Intellectually, we researchers understand that the marketer’s goal is to sell more stuff. We get that the sales team wants to sell more stuff, that most of the time the advertising folk want their output to lead to greater sales, manufacturing would love to add another line or another shift, and the finance guys would be happy with more revenue too. Our problem is, we often don’t focus our efforts on what marketers can do to sell more stuff.
And our bigger problem may be that we think we do.
Back in 2006, I gave a talk about the dangers of shifting to a “consumer insights” approach to marketing research. My argument was that the need to come up with insights takes us away from doing good research that would actually help our companies/clients sell more stuff. Alex Batchelor gave a great talk at IIeX Atlanta this past summer in which he pointed out this same fallacy – research is not about insights. He took it a step further and pushed for behavior change (or as he would write, behaviour change) as the goal of research. This would be a radical shift for our industry, perhaps as radical as when we were silly enough to adopt the consumer insights mantle. But this may be what we need to get back on the team and in the game.
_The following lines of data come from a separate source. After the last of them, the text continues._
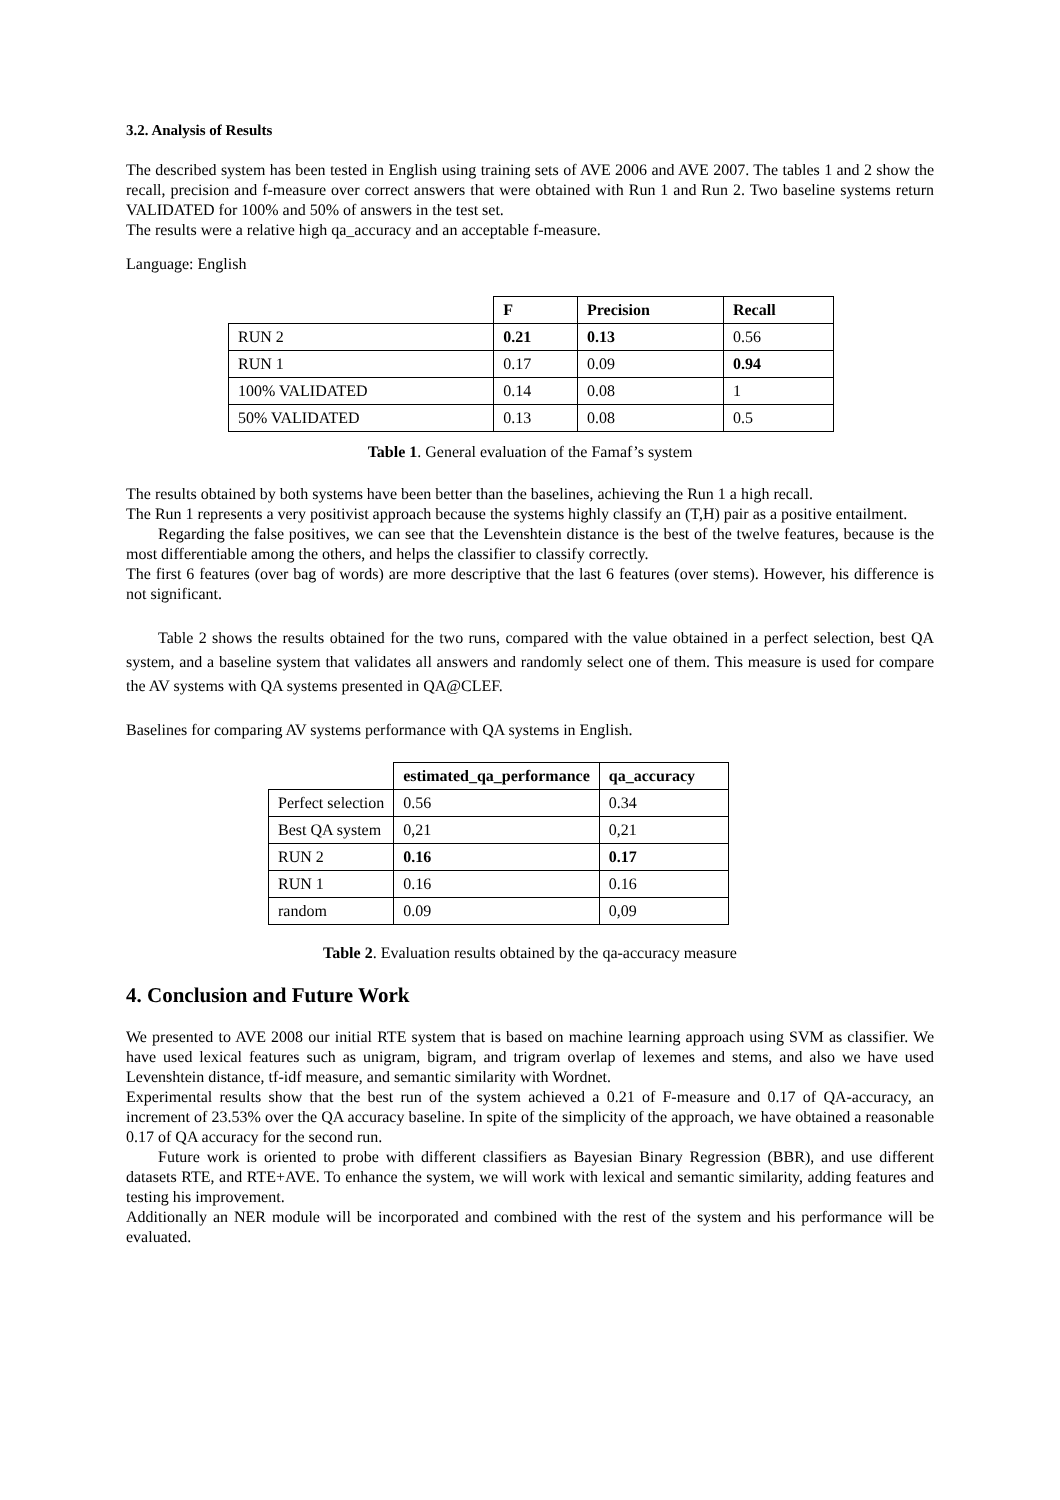3.2. Analysis of Results
The described system has been tested in English using training sets of AVE 2006 and AVE 2007. The tables 1 and 2 show the recall, precision and f-measure over correct answers that were obtained with Run 1 and Run 2. Two baseline systems return VALIDATED for 100% and 50% of answers in the test set.
The results were a relative high qa_accuracy and an acceptable f-measure.
Language: English
| | F | Precision | Recall |
| RUN 2 | 0.21 | 0.13 | 0.56 |
| RUN 1 | 0.17 | 0.09 | 0.94 |
| 100% VALIDATED | 0.14 | 0.08 | 1 |
| 50% VALIDATED | 0.13 | 0.08 | 0.5 |
Table 1. General evaluation of the Famaf’s system
The results obtained by both systems have been better than the baselines, achieving the Run 1 a high recall.
The Run 1 represents a very positivist approach because the systems highly classify an (T,H) pair as a positive entailment.
Regarding the false positives, we can see that the Levenshtein distance is the best of the twelve features, because is the most differentiable among the others, and helps the classifier to classify correctly.
The first 6 features (over bag of words) are more descriptive that the last 6 features (over stems). However, his difference is not significant.
Table 2 shows the results obtained for the two runs, compared with the value obtained in a perfect selection, best QA system, and a baseline system that validates all answers and randomly select one of them. This measure is used for compare the AV systems with QA systems presented in QA@CLEF.
Baselines for comparing AV systems performance with QA systems in English.
| | estimated_qa_performance | qa_accuracy |
| Perfect selection | 0.56 | 0.34 |
| Best QA system | 0,21 | 0,21 |
| RUN 2 | 0.16 | 0.17 |
| RUN 1 | 0.16 | 0.16 |
| random | 0.09 | 0,09 |
Table 2. Evaluation results obtained by the qa-accuracy measure
4. Conclusion and Future Work
We presented to AVE 2008 our initial RTE system that is based on machine learning approach using SVM as classifier. We have used lexical features such as unigram, bigram, and trigram overlap of lexemes and stems, and also we have used Levenshtein distance, tf-idf measure, and semantic similarity with Wordnet.
Experimental results show that the best run of the system achieved a 0.21 of F-measure and 0.17 of QA-accuracy, an increment of 23.53% over the QA accuracy baseline. In spite of the simplicity of the approach, we have obtained a reasonable 0.17 of QA accuracy for the second run.
Future work is oriented to probe with different classifiers as Bayesian Binary Regression (BBR), and use different datasets RTE, and RTE+AVE. To enhance the system, we will work with lexical and semantic similarity, adding features and testing his improvement.
Additionally an NER module will be incorporated and combined with the rest of the system and his performance will be evaluated.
What do we do differently if we’re focused on behavior change?
What do we do instead? Easy – we get smarter.
Most importantly, we recognize that the marketer has got to change consumer and shopper behavior in order for our team to win. We focus our research skills on figuring out what will produce a change in behavior and go do that. And we automate the rest. It’s like the old joke: How many psychologists does it take to change a light bulb? One, but the light bulb really has to want to get changed. Marketers need to get the light bulb to want to change and researchers need to help them figure out how to do that.